The next set of issues that I've seen become issues in the church today are singleness, homosexuality, divorce, and complimentary view of marriage (as opposed to submission).  This summer I had to explain to my girls that my parents are divorced and what that means.  It came up again when we read Matthew and we read that Joseph had it in his mind to divorce Mary quietly!  Divorce is the one area that I had wished the others had talked about more thoroughly, specifically in light of abuse.  It is mentioned, but I found myself still left with some questions after I read what the authors had written.  I did agree with what they said, but I had hoped for a more in-depth discussion of what abuse is.  In the book, only physical abuse was considered abuse worthy of marital separation.  Perhaps, the information I desire would be more of a chapter that examines the beliefs of Christian feminists.

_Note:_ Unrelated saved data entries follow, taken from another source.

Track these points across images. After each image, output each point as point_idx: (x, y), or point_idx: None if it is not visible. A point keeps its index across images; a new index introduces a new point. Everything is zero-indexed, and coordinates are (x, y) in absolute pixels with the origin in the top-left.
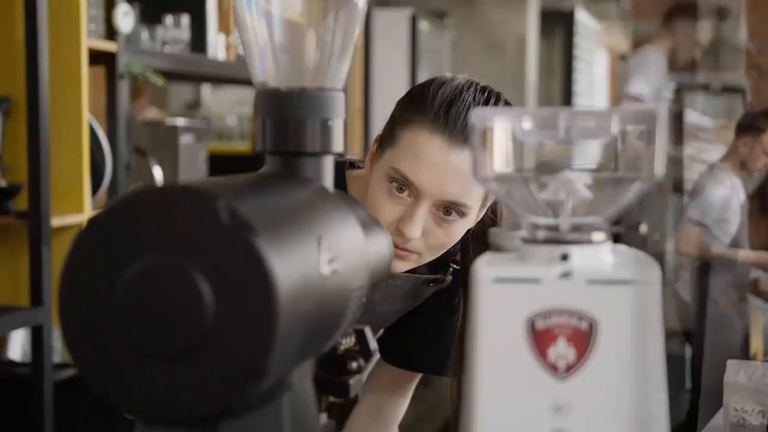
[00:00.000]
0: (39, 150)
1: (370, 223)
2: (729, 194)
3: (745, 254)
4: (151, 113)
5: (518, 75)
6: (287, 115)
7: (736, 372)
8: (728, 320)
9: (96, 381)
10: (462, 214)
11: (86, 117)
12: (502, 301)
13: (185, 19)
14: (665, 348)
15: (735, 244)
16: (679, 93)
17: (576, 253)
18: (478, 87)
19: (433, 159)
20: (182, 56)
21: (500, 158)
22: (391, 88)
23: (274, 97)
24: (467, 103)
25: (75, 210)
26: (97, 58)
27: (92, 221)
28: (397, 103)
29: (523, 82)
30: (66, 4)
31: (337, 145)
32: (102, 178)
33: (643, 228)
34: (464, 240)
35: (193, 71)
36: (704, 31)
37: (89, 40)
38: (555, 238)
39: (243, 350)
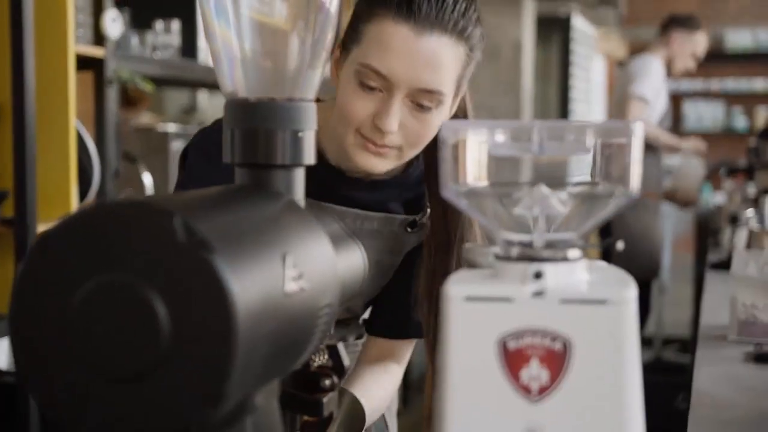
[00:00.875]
0: (25, 156)
1: (342, 237)
2: (661, 79)
3: (671, 139)
4: (146, 119)
5: (514, 81)
6: (256, 126)
7: (744, 263)
8: (649, 212)
9: (47, 401)
10: (437, 103)
11: (73, 123)
12: (473, 320)
13: (176, 25)
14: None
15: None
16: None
17: (550, 270)
18: None
19: (401, 48)
20: (172, 62)
21: (472, 172)
22: None
23: (242, 107)
24: None
25: (62, 217)
26: (85, 63)
27: (45, 236)
28: (358, 2)
29: (519, 88)
30: (53, 10)
31: (309, 156)
32: (90, 185)
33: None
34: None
35: (183, 77)
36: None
37: (77, 45)
38: (529, 255)
39: (200, 373)
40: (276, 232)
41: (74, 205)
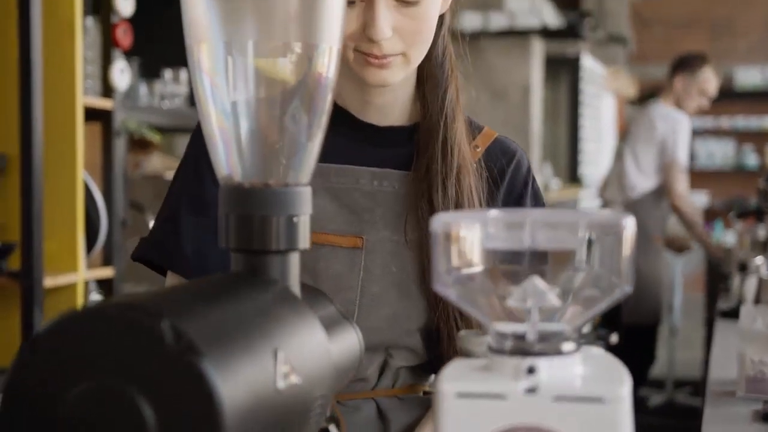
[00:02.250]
0: (32, 209)
1: (336, 320)
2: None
3: (702, 232)
4: (157, 161)
5: (523, 122)
6: (251, 212)
7: (752, 318)
8: (657, 255)
9: None
10: None
11: (81, 175)
12: (465, 417)
13: (184, 74)
14: None
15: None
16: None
17: (543, 365)
18: None
19: None
20: (180, 111)
21: (463, 263)
22: None
23: (237, 193)
24: None
25: (69, 269)
26: (93, 114)
27: (34, 339)
28: None
29: (528, 130)
30: (62, 62)
31: (304, 241)
32: (97, 236)
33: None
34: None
35: (191, 125)
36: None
37: (85, 97)
38: (522, 349)
39: None
40: (268, 325)
41: (81, 257)
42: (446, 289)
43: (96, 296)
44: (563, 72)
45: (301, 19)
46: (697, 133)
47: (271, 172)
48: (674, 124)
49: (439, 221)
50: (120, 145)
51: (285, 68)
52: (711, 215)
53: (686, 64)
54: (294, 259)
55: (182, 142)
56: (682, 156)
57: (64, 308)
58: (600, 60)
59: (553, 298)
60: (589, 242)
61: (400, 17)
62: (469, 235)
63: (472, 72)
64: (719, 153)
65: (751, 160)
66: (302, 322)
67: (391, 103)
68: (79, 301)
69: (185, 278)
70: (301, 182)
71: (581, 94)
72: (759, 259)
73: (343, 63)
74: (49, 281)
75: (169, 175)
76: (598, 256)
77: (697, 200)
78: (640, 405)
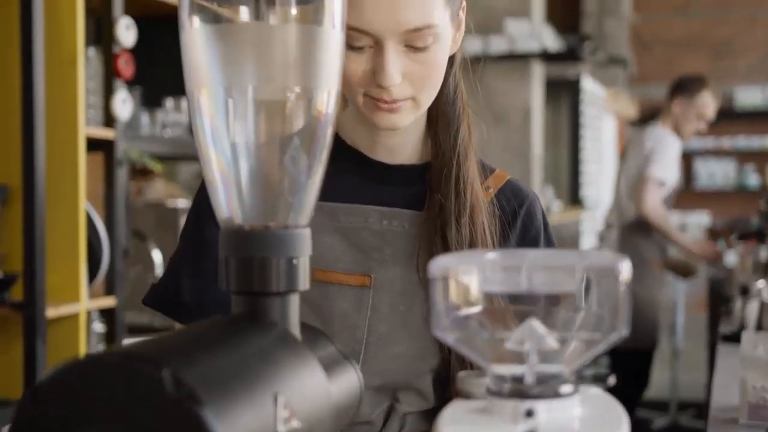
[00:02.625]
0: (34, 240)
1: (336, 360)
2: (678, 153)
3: (681, 238)
4: (159, 187)
5: (524, 145)
6: (251, 255)
7: (753, 344)
8: (654, 279)
9: None
10: (433, 38)
11: (83, 205)
12: None
13: (185, 103)
14: None
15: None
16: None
17: (542, 408)
18: None
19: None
20: (181, 139)
21: (462, 307)
22: None
23: (237, 235)
24: None
25: (71, 299)
26: (95, 144)
27: (36, 389)
28: None
29: (529, 153)
30: (64, 93)
31: (304, 282)
32: (99, 266)
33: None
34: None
35: (193, 153)
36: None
37: (87, 128)
38: (520, 392)
39: None
40: (267, 370)
41: (83, 287)
42: (444, 332)
43: (98, 326)
44: (564, 94)
45: (299, 64)
46: (698, 154)
47: (271, 215)
48: (659, 141)
49: (437, 265)
50: (122, 175)
51: (284, 112)
52: (713, 235)
53: (684, 87)
54: (294, 301)
55: (184, 170)
56: (657, 171)
57: (67, 339)
58: (600, 81)
59: (551, 341)
60: (586, 285)
61: (409, 63)
62: (467, 279)
63: (481, 102)
64: (720, 173)
65: (753, 179)
66: (302, 364)
67: (402, 142)
68: (82, 332)
69: (185, 324)
70: (300, 224)
71: (582, 116)
72: (761, 283)
73: (353, 104)
74: (51, 312)
75: (171, 202)
76: (595, 298)
77: (698, 220)
78: (643, 427)
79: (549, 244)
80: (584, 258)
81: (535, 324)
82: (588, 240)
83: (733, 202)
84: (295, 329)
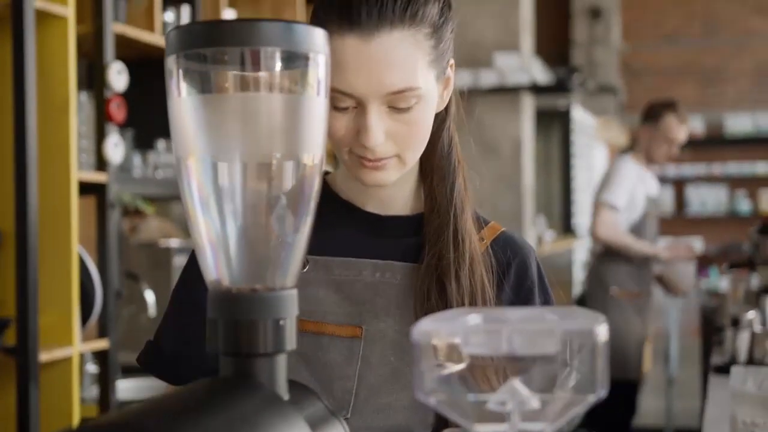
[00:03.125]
0: (27, 284)
1: (323, 417)
2: (635, 182)
3: (645, 246)
4: (153, 225)
5: (515, 176)
6: (239, 317)
7: (742, 379)
8: (623, 312)
9: None
10: (416, 99)
11: (76, 249)
12: None
13: None
14: None
15: (636, 234)
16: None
17: None
18: None
19: (353, 59)
20: (173, 180)
21: (444, 369)
22: None
23: (225, 298)
24: None
25: (64, 343)
26: (87, 188)
27: None
28: None
29: (520, 184)
30: (56, 137)
31: (290, 342)
32: (92, 309)
33: None
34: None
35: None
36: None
37: (80, 172)
38: None
39: None
40: None
41: (76, 331)
42: (427, 394)
43: (91, 368)
44: (554, 124)
45: (285, 132)
46: (689, 180)
47: (259, 277)
48: (614, 167)
49: (420, 329)
50: (114, 218)
51: (270, 177)
52: (705, 262)
53: (649, 113)
54: (281, 361)
55: (177, 209)
56: (608, 195)
57: (60, 382)
58: (591, 110)
59: (532, 401)
60: (566, 347)
61: (392, 123)
62: (449, 342)
63: (471, 134)
64: (712, 199)
65: (744, 205)
66: (288, 426)
67: (393, 194)
68: (75, 375)
69: (168, 382)
70: (287, 285)
71: (572, 145)
72: (751, 314)
73: (341, 161)
74: (44, 356)
75: (164, 242)
76: (574, 360)
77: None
78: None
79: (545, 295)
80: (564, 320)
81: (517, 384)
82: (580, 269)
83: (725, 228)
84: (283, 389)
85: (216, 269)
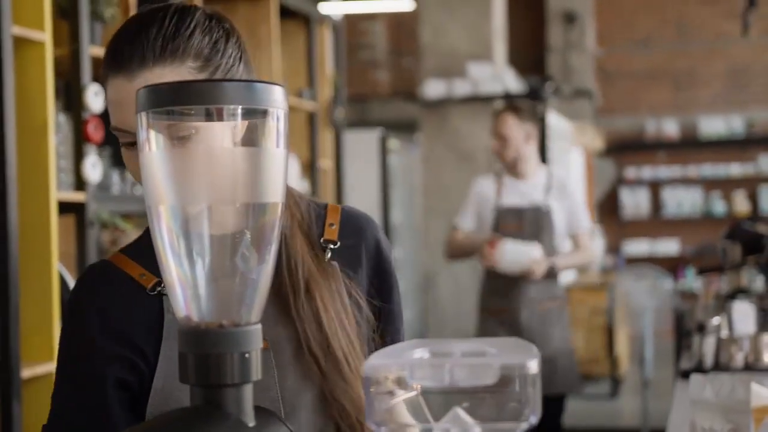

The preface to the second edition explains the differences between the first and second editions.  Specifically, there's a new chapter on marriage, family and the church (family worship), discussions of current debates about homosexuality, singleness, divorce, and remarriage, and more discussion about teens.  Often I am faced with the question when I'm buying a book whether I should buy the new updated edition or a less expensive used copy of a book.  In the case of this book, I would definitely recommend the updated edition.

Truly our marriages and families are under attack.  If you haven't examined before what the Bible says about any of the issues I've mentioned above, I'd encourage you to read this book.  It is a great resource.  One quick warning though--it is more of a reference book and isn't a light hearted easy read.  But, I think it's a good book for any family to have on their bookshelf so that they can answer questions that come up--whether from friends or from your own children.

Please note that I received a complimentary copy of this book from Crossway Books for review.